Una cosa es sentirse parte de algo y otra, muy distinta, es sentirse por encima del resto. Y esa historia tiene que ver con la vida en la ciudad, donde no tenemos ni idea de cómo se producen las cosas. Vamos al supermercado y no importa si hay una crisis; quizá la lechuga esté más cara, pero siempre habrá lechuga, ya sea importada o sacada de un congelador. Si viviéramos en la tierra, cultivando, veríamos directamente las consecuencias del calentamiento global. Para nosotros, todo eso está atrás de un telón.
— ¿Y qué ha aprendido de cómo es el vínculo entre las personas?

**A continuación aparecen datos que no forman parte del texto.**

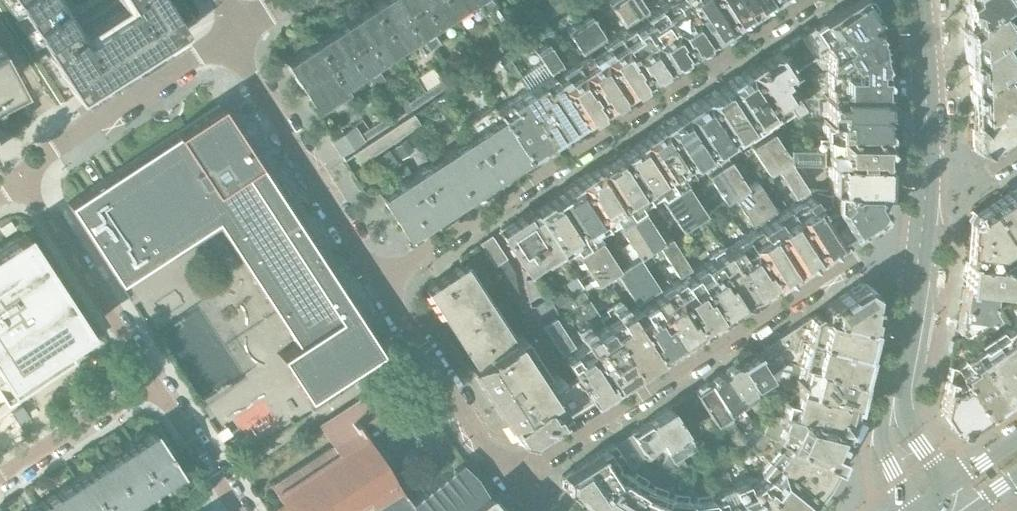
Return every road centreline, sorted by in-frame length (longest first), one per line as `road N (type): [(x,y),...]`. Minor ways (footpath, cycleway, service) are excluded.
road 1 (residential): [(811,0),(377,284)]
road 2 (residential): [(156,379),(25,177),(227,37)]
road 3 (residential): [(919,248),(891,247),(857,261),(516,484)]
road 4 (residential): [(377,284),(227,37)]
road 5 (residential): [(516,484),(377,284)]
road 6 (residential): [(156,379),(0,480)]
road 7 (residential): [(916,0),(927,179)]
road 8 (residential): [(242,510),(156,379)]
road 9 (residential): [(898,381),(883,416),(883,450),(911,510)]
road 10 (residential): [(919,248),(898,381)]

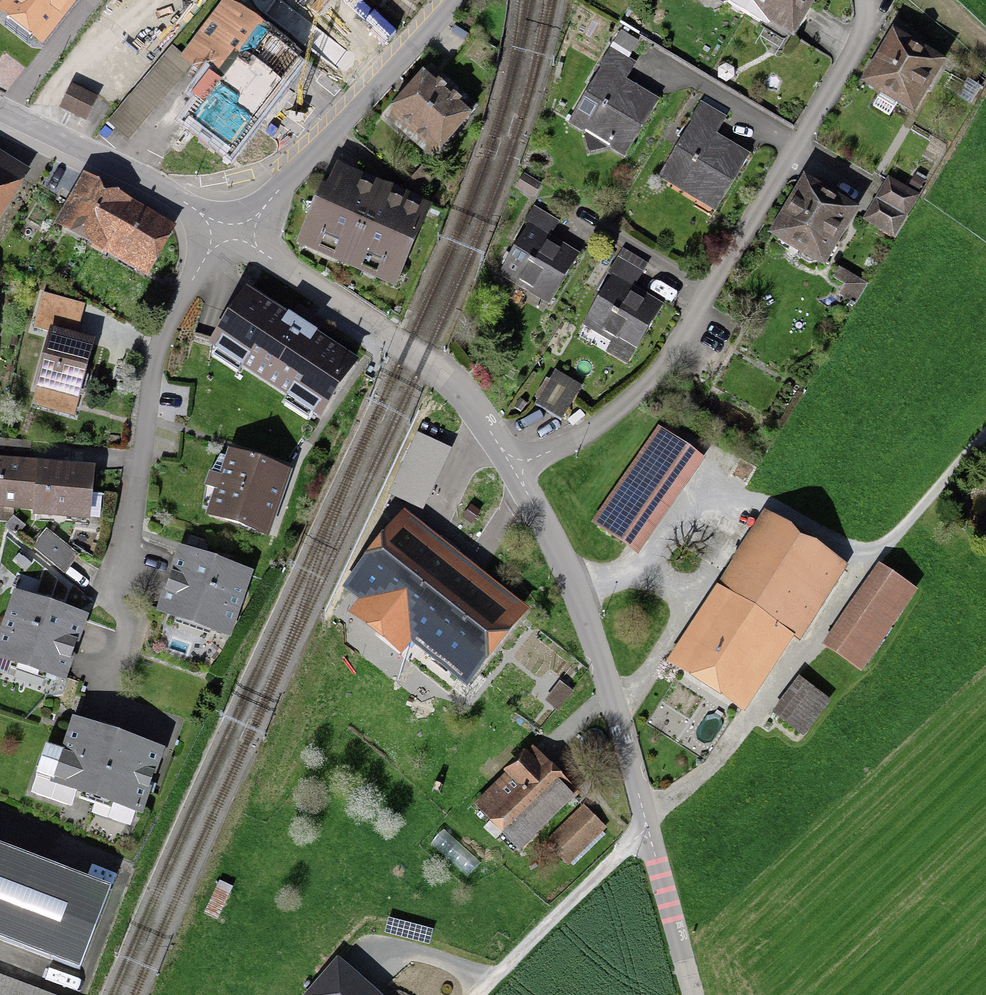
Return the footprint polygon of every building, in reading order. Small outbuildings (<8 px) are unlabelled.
[(71,0),(15,0),(7,10),(42,37),(71,0)] [(813,0),(736,0),(792,34),(813,0)] [(232,152),(301,65),(229,8),(192,55),(226,82),(223,86),(213,78),(196,99),(206,107),(195,122),(232,152)] [(933,65),(893,42),(868,84),(908,107),(933,65)] [(627,154),(656,103),(603,72),(573,123),(627,154)] [(969,80),(958,95),(970,103),(981,87),(969,80)] [(397,117),(433,151),(467,114),(430,81),(397,117)] [(85,118),(94,99),(73,89),(63,108),(74,113),(85,118)] [(722,203),(748,156),(715,138),(725,119),(702,106),(666,173),(722,203)] [(13,178),(0,169),(0,199),(13,178)] [(314,235),(397,272),(423,214),(393,200),(339,177),(321,217),(314,235)] [(891,183),(881,201),(904,214),(914,195),(891,183)] [(91,188),(71,224),(144,265),(164,228),(149,219),(111,199),(91,188)] [(845,212),(805,189),(778,236),(818,259),(845,212)] [(892,235),(904,214),(881,201),(869,223),(892,235)] [(552,299),(576,260),(530,233),(507,272),(552,299)] [(628,365),(662,305),(616,279),(591,324),(613,336),(604,352),(628,365)] [(82,305),(44,295),(35,328),(73,338),(82,305)] [(320,411),(351,365),(311,339),(308,344),(293,335),(282,327),(286,322),(247,297),(217,343),(320,411)] [(73,396),(87,345),(52,335),(38,387),(73,396)] [(580,386),(554,370),(534,402),(560,418),(580,386)] [(423,509),(450,450),(418,435),(390,494),(423,509)] [(0,438),(0,449),(32,452),(33,441),(0,438)] [(700,465),(665,440),(603,526),(638,551),(700,465)] [(265,532),(284,474),(255,464),(233,457),(226,479),(212,474),(208,488),(221,492),(214,515),(265,532)] [(39,507),(38,512),(88,517),(90,496),(92,473),(0,464),(0,503),(39,507)] [(826,560),(773,527),(689,663),(742,696),(826,560)] [(461,674),(510,615),(404,529),(362,580),(379,594),(363,613),(396,640),(412,621),(432,637),(425,645),(461,674)] [(48,532),(34,550),(61,571),(75,554),(48,532)] [(245,576),(187,556),(168,614),(226,633),(245,576)] [(860,662),(911,588),(884,570),(834,644),(860,662)] [(64,681),(84,619),(15,596),(0,641),(0,660),(64,681)] [(823,651),(814,663),(825,672),(835,660),(823,651)] [(803,731),(826,700),(798,679),(775,711),(803,731)] [(160,752),(75,723),(65,754),(50,749),(34,793),(70,805),(75,790),(113,803),(107,819),(134,828),(160,752)] [(571,794),(530,753),(478,806),(519,846),(571,794)] [(602,826),(583,807),(548,843),(567,861),(602,826)] [(0,847),(0,938),(80,970),(111,890),(0,847)] [(339,963),(310,994),(374,994),(368,990),(339,963)] [(0,974),(0,994),(53,994),(0,974)]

— Para ellos se trata de relaciones comunitarias. Hablamos de gente sumamente empobrecida y amenazada cuya única salida es colectiva. Nosotros, por el contrario, buscamos el éxito individual. Somos seres individuales que viven en sociedad, compitiendo todo el tiempo entre nosotros.
— Su proyecto ‘Semillas de Resistencia’ está en el Centro de Fotografía de Montevideo hasta el 17 de noviembre. ¿De qué se trata?
— Las fotografías muestran personajes y su lucha por los territorios. Ellos hablan de ‘reforestar mentes’, es decir, que su lucha sirva como ejemplo para generar más resistencia y más lucha.
— Y del 6 al 9 de marzo de 2025 presentará el proyecto ‘Memorias del Río’ en el PhotoVogue Festival de Milán, Italia. ¿Qué puede adelantarnos?
— Es un proyecto colectivo que hice junto a la uruguaya Mariana Greif Etchebehere y el brasileño Sol Souza sobre la represa de Belo Monte, una de las centrales hidroeléctricas más grandes del planeta, y el daño que causó al río Xingú. La propuesta recoge memorias de personas que vivían en el río y necesitaban de él para vivir.
— ¿Qué hay detrás de sus fotografías? ¿Fé en un mundo mejor o enojo e impotencia?
— Cuando uno ve la foto como un todo, la sensación es de mucha desesperanza. El mundo vive un colapso climático, la violencia crece y la corrupción de la clase política es sumamente detestable. Pero, al mismo tiempo, cuando estoy en los territorios, escucho a esta gente y conozco otras historias, me lleno de esperanza y siento que otro mundo es posible. Es una mezcla de sentimientos encontrados.
— Si tuviera que elegir una experiencia que lo haya marcado, ¿cuál sería?
— Es difícil. Hay muchas y todas tienen su magia. Una vez, conversando con Raimunda, una pescadora del río Xingú, ella me decía que los periodistas les llevamos esperanza de que el problema que viven podría solucionarse y yo le decía que para mí es al revés, que en un mundo sin esperanza son ellos quienes nos dan esperanza a nosotros.
— ¿En qué está trabajando ahora?
— Desarrollo un proyecto financiado por la National Geographic Society sobre la relación entre la industria alimentaria y el cambio climático en Brasil. La agricultura es muy reciente en la historia de la Humanidad y, sin embargo, está transformándose rápidamente, así que la idea es mostrar cómo esas transformaciones impactan en el territorio. Estaré en la Amazonia, en el sur de Brasil, en las áreas desertificadas al noreste, en el Pantanal, que es el humedal más grande del planeta… Son cinco historias en diferentes lugares. A finales de este año espero terminar el trabajo de campo y empezar a preparar la publicación. También trabajo con clientes de forma independiente y colaboro con el equipo educativo del Centro Pulitzer y National Geographic Learning para difundir estos temas a un público más amplio.